OBJECTIVES:
A: Write out the passage on the math education dispute from "There is a math" to "decent science (DS).".
B: In the passage on the math education dispute, which group is given as an example of traditional mathematics education arising as a defense?

>> begin PASSAGE PROVIDED

There is a math war between on the one side “realistic mathematics education” (RME) also known (for the present purposes) as “reform” and on the other side “traditional mathematics education” (TME). I take a third position: decent science (DS).
In Holland this math war is particularly dirty. The scientific approach is maltreated by adherents of both RME and TME. In Holland, RME is given by the Freudenthal Head in the Clouds Realistic Mathematics Institute, and such a TME adherent is Jan van de Craats (UvA) with his SGR foundation. The following gives a graphical display of the various positions, to clarify how people get lost when they replace science by ideology.
While we use the label ME this actually also includes ME research. My position of decent science may also be called “neoclassical mathematics education” (NME). The first step is to observe that both RME and TME actually don’t do mathematics but create so-called “mathematics”. When you repair this, then you get “classical mathematics education” (CME). This CME however is not very didactical. The next step is to re-engineer CME into a form that is didactically acceptable, which gives NME.
The earlier weblog article on the power void in mathematics education puts RME, TME, CME and NME into a table. The standard example is 2½ (RME, TME), 2 + ½ (CME) and 2 + 2^H for mathematical constant H = -1 (NME).
Dispute between RME and TME
In the 1950s teachers concentrated on teaching, and it were academics who trained the teachers who developed the RME ideas how things could be “improved”. It was only when RME was imposed on education, and education started failing, that TME came up as a defence. An example is the defence by the New York City HOLD group.

>> end PASSAGE PROVIDED
>> begin SUPPLIED DATA

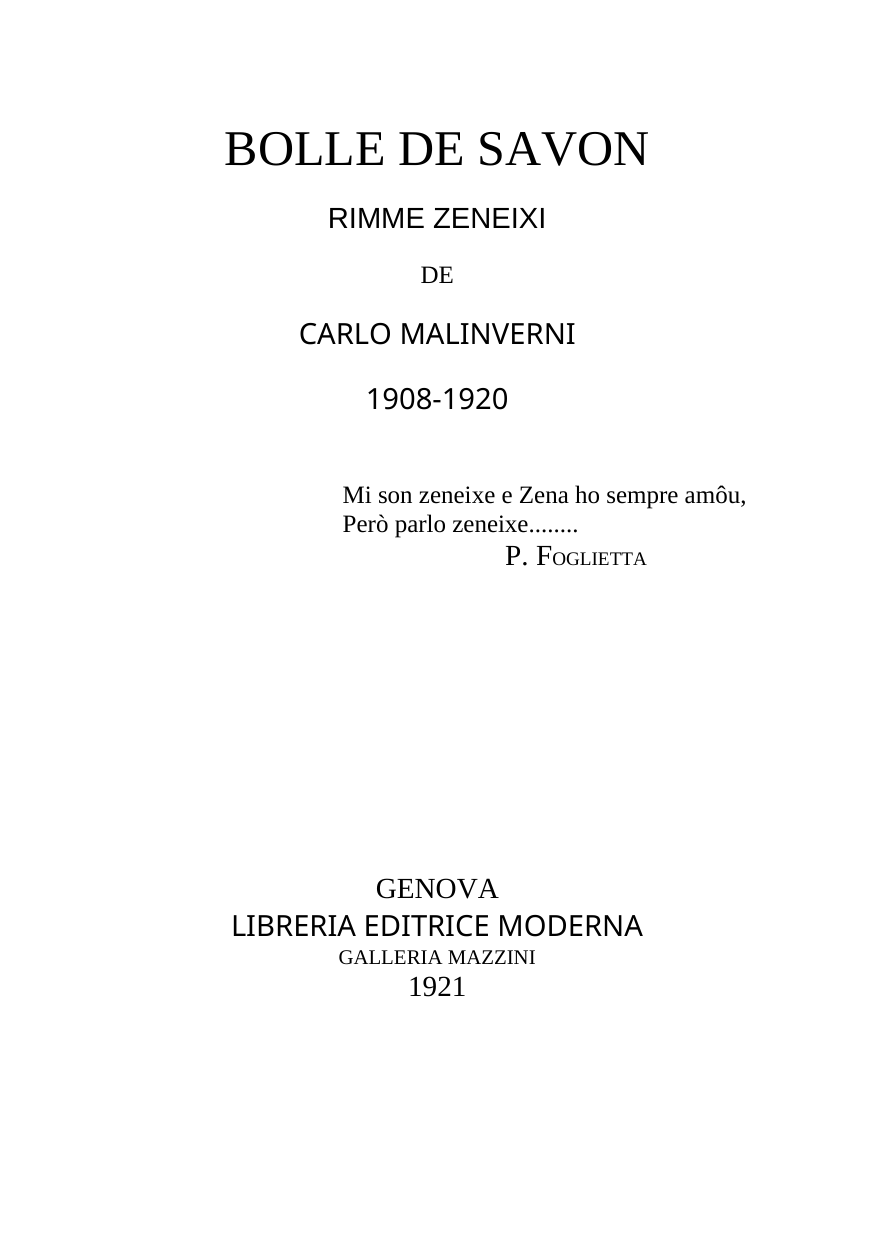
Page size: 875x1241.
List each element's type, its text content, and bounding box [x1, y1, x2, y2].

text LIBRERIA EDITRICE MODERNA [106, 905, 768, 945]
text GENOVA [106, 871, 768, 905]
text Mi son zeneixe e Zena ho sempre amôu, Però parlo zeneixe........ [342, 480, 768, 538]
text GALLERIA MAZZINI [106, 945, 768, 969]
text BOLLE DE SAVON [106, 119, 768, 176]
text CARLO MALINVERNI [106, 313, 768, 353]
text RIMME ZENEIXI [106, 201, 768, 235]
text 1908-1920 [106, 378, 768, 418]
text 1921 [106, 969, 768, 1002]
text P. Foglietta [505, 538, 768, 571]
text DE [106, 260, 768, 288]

>> end SUPPLIED DATA

RESPONSE LIST:
A:
There is a math war between on the one side “realistic mathematics education” (RME) also known (for the present purposes) as “reform” and on the other side “traditional mathematics education” (TME). I take a third position: decent science (DS).

B: The New York City HOLD group.